Mme Saks a déclaré que son héritage enrichira les discussions du caucus et du Parlement sur des questions proches de son pays.
« En prenant ce siège en tant que Canadienne-Israélienne, il est important pour moi de faire comprendre que je suis un produit de l’histoire juive de ce que signifie faire partie de la diaspora nord-américaine et aussi être sans équivoque israélienne », a déclaré Mme Saks, dont le seul frère travaille dans l’entreprise familiale d’immobilier commercial à Toronto.

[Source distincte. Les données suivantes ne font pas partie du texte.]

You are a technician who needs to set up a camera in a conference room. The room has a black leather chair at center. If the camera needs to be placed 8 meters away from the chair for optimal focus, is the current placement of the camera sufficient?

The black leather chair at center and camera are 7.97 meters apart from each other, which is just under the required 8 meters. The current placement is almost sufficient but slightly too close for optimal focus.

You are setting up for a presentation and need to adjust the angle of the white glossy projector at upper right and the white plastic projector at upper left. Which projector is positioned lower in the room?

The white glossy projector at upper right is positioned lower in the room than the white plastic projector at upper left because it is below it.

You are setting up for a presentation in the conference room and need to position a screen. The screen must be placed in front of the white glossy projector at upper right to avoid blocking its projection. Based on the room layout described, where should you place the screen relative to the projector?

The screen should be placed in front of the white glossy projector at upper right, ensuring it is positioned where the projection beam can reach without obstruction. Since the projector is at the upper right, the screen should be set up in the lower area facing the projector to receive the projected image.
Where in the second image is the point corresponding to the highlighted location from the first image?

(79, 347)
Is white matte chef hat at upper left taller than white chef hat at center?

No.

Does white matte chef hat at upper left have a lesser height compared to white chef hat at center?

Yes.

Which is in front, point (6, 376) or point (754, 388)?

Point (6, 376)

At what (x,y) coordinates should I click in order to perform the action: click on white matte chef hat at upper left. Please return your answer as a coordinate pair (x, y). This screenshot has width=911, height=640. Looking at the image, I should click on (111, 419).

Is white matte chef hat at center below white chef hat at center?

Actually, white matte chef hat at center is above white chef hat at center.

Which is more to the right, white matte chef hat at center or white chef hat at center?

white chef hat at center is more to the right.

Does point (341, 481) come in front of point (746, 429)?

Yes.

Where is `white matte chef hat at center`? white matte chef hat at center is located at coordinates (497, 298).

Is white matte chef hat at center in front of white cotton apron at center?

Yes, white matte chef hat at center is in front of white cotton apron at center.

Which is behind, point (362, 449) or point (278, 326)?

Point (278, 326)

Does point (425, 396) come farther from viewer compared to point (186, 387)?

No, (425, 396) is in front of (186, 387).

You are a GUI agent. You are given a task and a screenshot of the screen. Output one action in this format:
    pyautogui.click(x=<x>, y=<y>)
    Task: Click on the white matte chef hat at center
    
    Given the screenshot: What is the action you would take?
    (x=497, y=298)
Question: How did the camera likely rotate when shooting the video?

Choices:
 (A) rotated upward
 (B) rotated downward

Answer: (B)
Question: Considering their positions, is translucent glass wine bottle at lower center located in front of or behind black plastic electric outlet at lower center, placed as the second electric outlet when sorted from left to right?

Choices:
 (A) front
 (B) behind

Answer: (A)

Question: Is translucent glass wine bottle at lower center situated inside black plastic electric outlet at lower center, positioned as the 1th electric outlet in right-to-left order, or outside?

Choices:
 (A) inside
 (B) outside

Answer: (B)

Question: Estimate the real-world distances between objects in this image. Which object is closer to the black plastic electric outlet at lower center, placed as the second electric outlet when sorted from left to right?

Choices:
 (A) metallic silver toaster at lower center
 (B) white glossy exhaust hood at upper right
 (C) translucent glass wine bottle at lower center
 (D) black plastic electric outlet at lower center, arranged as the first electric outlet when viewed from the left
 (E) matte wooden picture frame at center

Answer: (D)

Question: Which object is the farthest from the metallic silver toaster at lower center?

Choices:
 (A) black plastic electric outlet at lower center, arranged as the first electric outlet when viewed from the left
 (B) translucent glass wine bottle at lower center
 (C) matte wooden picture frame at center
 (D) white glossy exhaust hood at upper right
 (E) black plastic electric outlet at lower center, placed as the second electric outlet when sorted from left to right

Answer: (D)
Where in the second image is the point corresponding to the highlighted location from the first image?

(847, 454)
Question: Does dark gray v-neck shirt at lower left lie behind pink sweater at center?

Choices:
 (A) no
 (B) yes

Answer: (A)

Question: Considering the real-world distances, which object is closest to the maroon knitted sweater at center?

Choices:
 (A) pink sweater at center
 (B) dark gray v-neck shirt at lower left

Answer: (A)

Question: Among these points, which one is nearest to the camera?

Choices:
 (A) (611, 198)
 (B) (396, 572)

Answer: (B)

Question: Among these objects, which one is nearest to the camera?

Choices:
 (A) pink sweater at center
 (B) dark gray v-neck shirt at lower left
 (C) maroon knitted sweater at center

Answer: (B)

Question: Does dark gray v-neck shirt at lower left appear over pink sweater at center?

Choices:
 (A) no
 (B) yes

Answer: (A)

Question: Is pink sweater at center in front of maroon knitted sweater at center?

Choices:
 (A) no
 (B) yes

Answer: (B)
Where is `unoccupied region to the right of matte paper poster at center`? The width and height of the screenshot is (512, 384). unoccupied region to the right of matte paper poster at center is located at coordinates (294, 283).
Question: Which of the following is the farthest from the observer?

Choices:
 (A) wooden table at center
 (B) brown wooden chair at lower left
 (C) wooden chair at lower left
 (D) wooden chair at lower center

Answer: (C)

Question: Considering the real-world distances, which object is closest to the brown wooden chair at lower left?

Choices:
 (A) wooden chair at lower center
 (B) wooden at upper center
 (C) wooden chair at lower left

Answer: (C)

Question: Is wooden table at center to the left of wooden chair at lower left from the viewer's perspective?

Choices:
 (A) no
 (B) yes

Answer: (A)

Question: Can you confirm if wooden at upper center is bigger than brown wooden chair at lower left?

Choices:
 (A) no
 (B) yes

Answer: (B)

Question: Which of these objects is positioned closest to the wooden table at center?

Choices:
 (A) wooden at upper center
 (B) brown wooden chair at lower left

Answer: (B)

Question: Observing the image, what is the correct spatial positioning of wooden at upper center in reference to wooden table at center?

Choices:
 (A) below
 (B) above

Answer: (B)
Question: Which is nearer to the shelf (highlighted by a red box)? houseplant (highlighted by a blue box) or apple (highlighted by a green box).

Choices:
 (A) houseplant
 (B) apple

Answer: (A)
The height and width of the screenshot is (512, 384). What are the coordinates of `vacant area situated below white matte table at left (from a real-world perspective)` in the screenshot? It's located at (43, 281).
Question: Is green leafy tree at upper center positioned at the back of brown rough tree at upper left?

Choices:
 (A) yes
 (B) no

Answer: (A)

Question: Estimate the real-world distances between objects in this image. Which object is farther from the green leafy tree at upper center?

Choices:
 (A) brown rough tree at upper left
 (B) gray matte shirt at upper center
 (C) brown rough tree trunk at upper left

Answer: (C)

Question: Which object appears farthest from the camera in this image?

La famille de leur mère a immigré au Canada dans les années 1880, en provenance de la région de Galice, en Europe de l’Est, pour fuir les pogroms et l’antisémitisme. Les parents de leur père ont immigré de Lituanie en Palestine sous mandat britannique dans les années 1930.
« Avec mon expérience, j’ai une voix unique à apporter au Parlement dans les débats que nous avons sur l’antisémitisme, notre allié avec Israël et nos aspirations à une région normalisée, sûre et pacifique pour tous ses citoyens dans des frontières sûres », a déclaré Mme Saks.
Récemment, Mme Saks a appelé le chef de l’opposition Erin O’Toole à condamner ce qu’elle a qualifié de « viles théories antisémites » prétendument promulguées par deux députés du Parti conservateur. « Ce genre de désinformation amplifie la montée de l’antisémitisme et des théories du complot antisémite qui sont apparues pendant la pandémie de COVID et que les Canadiens juifs ne connaissent que trop bien », a-t-elle écrit à O’Toole. « Elle menace leur sécurité, les soumettant à l’hostilité, aux préjugés et à la discrimination, mais son résultat final est l’érosion de la confiance du public dans la démocratie ».
Si son premier mois de mandat s’est avéré exigeant, Mme Saks sait que le rythme va s’intensifier. Elle a récemment été nommée aux commissions des Affaires étrangères et de l’Environnement, qui reprennent leurs travaux en janvier. Elle se félicite de ce rôle accru, qui s’inscrit dans le cadre de sa détermination à faire sentir sa présence sur la scène politique canadienne.